SIMPLE - The birds do not care how much you spend on a feeder. They do not care if the feeder is handmade and decorated with copper filigree. They do not care if the glass was hand blown in Spain. Remember what the birds are interested in, eating. Anti-squirrel action may entertain you, but if it makes it harder for the birds to eat, it isn’t a plus. Birds want simple access to food. Some decorative bird feeders are works of art, but save the art for after you are established and know your clientele. SIMPLE feeders have fewer moving parts and less to break.

EASY - Refilling the feeder with food and cleaning the feeder should be EASY. Everyone’s definition of easy is different, but be honest with yourself about what you are willing to do. If it is difficult or time consuming, you won’t do it. Like any food supplier, you must be consistent. If there is no food or the food is spoiled, you will be out of business. Look for a bird feeder that is easy to open, easy to fill and easy to take apart and clean.

One thing I like about quality tube feeders is they are easy to take apart and scrub. “Do I have to clean my bird feeder?” Afraid so.

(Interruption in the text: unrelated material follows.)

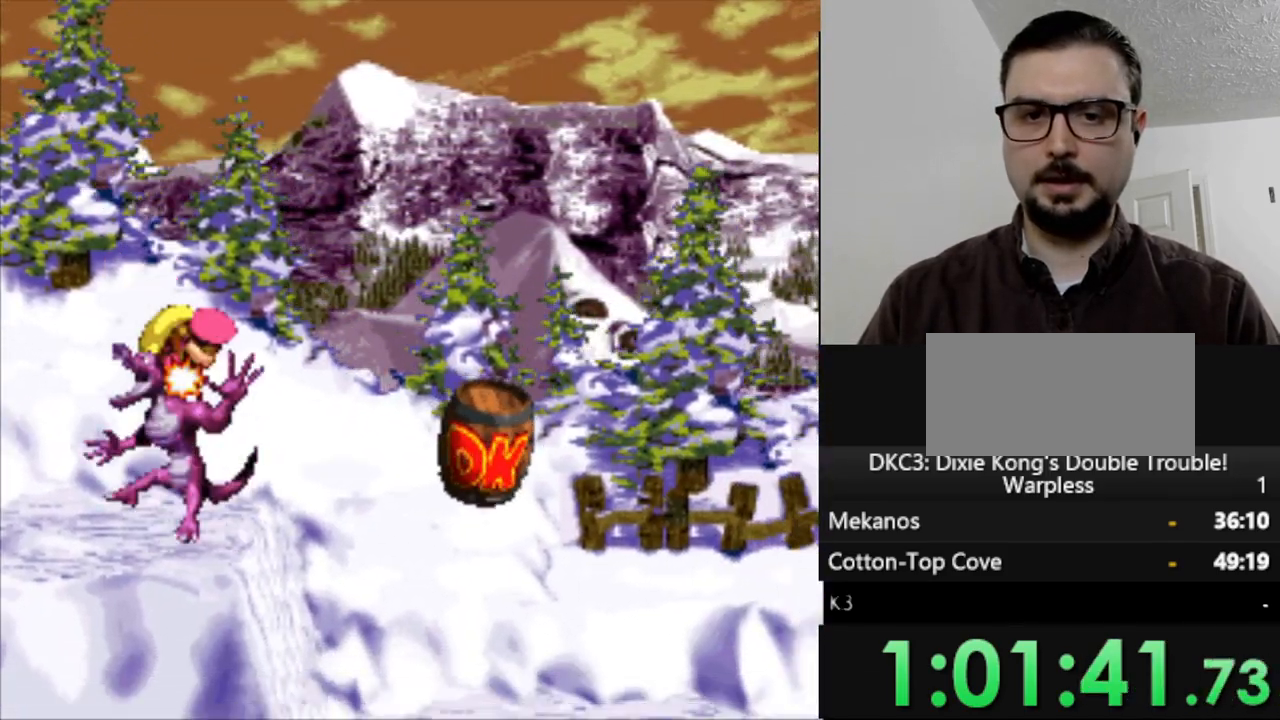
{"buttons": ["Y"], "events": [[283, "DPAD_RIGHT", "up"]]}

Just like any restaurant table, the more patrons, the more you will have to clean it. Soap and water is the easiest way to clean. If your feeder won’t stand up to soap and water, reconsider.

STURDY - A bird feeder should be sturdy. If parts are breaking off, you will avoid filling it. Sharp edges or broken bits may endanger feeding birds. Determine which materials are most STURDY for your location. Wood may last forever in a dry mild climate or waste away to a soggy mess in a rainy area. In the Southwest, ultraviolet rays can degrade plastic in a single summer. More expense feeders tend to use UV resistant plastics. Cheap metal can fall ill to rust, but steel bibs on plastic openings can provide protection and durability.

As you weigh one bird feeder against another, remember SES - Simple, Easy, Sturdy. If the blown glass feeder is calling you but doesn’t pass the SES test, think again.